Jika bahasa Indonesia menerjemahkannya menjadi “(ke)tik” dan “pengetikan”, bahasa Melayu Malaysia memilih menyerapnya menjadi “taip” dan “penaipan”.
Namun, KBBI melanggar prinsipnya sendiri ketika turut memasukkan kata “haiking” sebagai padanan untuk kata “hiking” dalam bahasa Inggris yang didefinisikan sebagai “menjelajah; mendaki gunung”. Padahal dalam KBBI sendiri sudah ada padanan yang cukup indah, yakni “kelana alam”.

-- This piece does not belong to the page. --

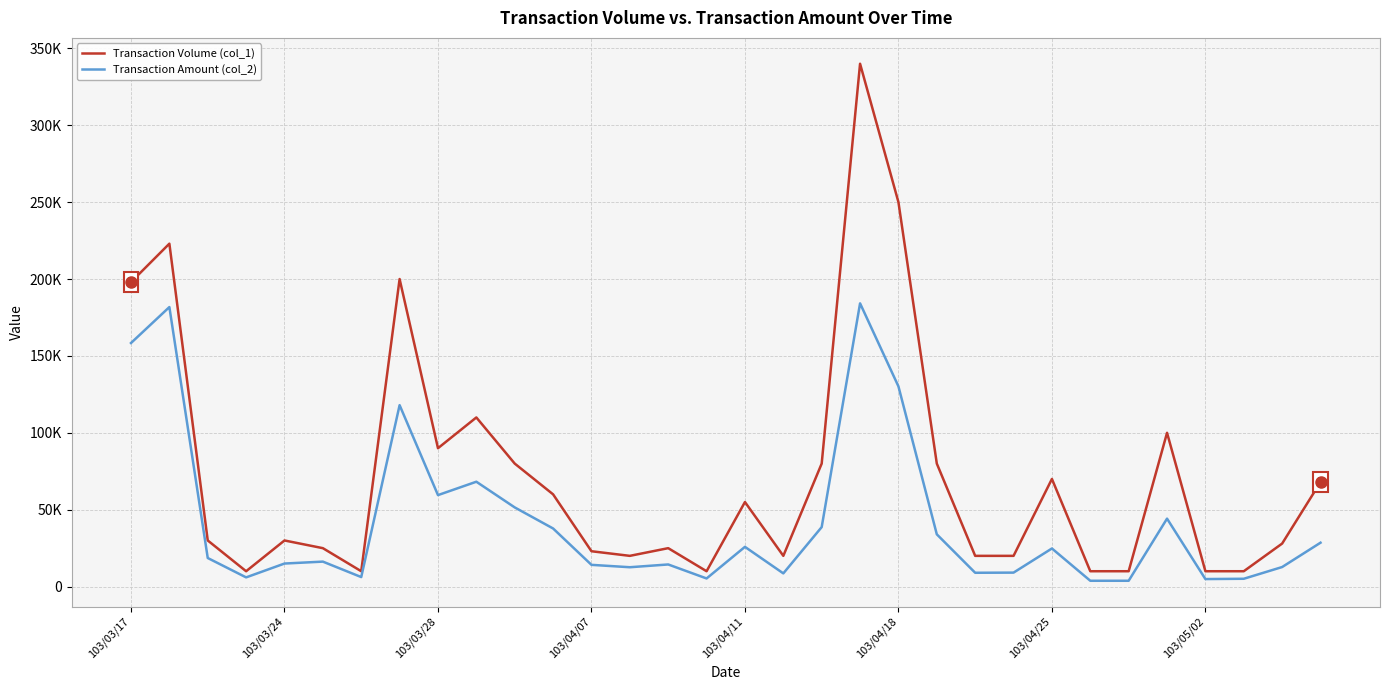

What is the highest value of the Transaction Amount (col_2) series?

184200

Demikian juga ketika KBBI memasukkan kata “twit” untuk padanan “tweet” yang biasa digunakan oleh para tweps (pengguna aplikasi medsos Twitter) untuk unggahan status atau komentar di aplikasi berlogo burung biru tersebut.

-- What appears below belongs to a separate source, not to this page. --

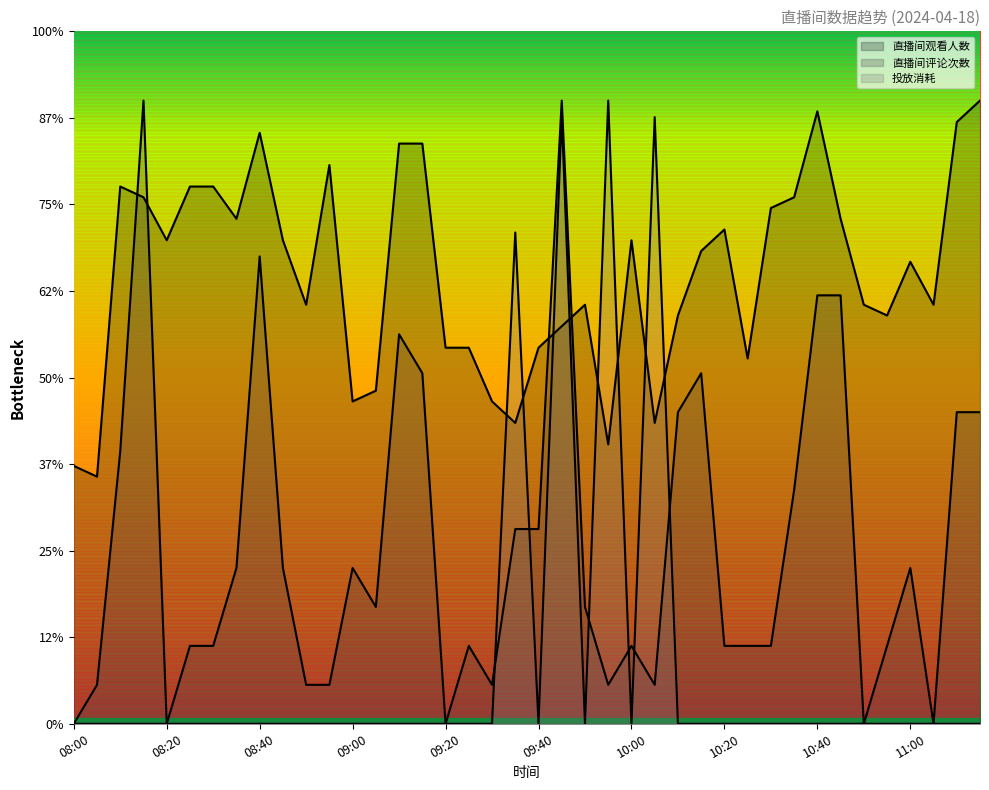

Does the chart display data point markers on the line(s)?

No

Padahal “cuitan” atau “kicauan” yang lebih mengindonesia sudah cukup lazim dan banyak digunakan serta populer di kalangan media dan jurnalis di Indonesia.
Jika inkonsistensi tersebut terus terjadi, kelak tak mustahil kita akan temui kata “onlen” dan “translet” di KBBI untuk padanan “online” dan “translate”. Meskipun sudah ada padanannya yang memadai, yakni “daring” atau “dalam jaringan” dan “menerjemahkan”.
Ini pun sudah ada presedennya, yakni dimasukkannya kata "diler" dengan pengertian "pedagang penyalur" untuk padanan "dealer" kendati sudah ada kata "penyalur".
Di samping itu, juga terdapat inkonsistensi prinsip pembentukan kata. Contohnya adalah lema “punya” yang pada KBBI edisi kedua sempat ditetapkan versi verba bakunya adalah “memunyai” alih-alih “mempunyai” untuk pengertian “memiliki”.
Namun, pada akhirnya, setelah ramai diperdebatkan di kalangan praktisi bahasa dan linguis, pada KBBI edisi ketiga, kembali direvisi menjadi “mempunyai” sebagaimana yang sudah lazim dikenal dan digunakan masyarakat umum sejak dahulu kala.
Tidak sampai di situ saja. Inkonsistensi pun terjadi dalam pengorientasian bahasa acuan.
Ambil contoh kata “debet” dalam konteks istilah keuangan atau akuntansi.
Para pengguna bahasa Indonesia, terutama kalangan praktisi akuntansi, lazim menggunakan pasangan kata “debet” dan “kredit”.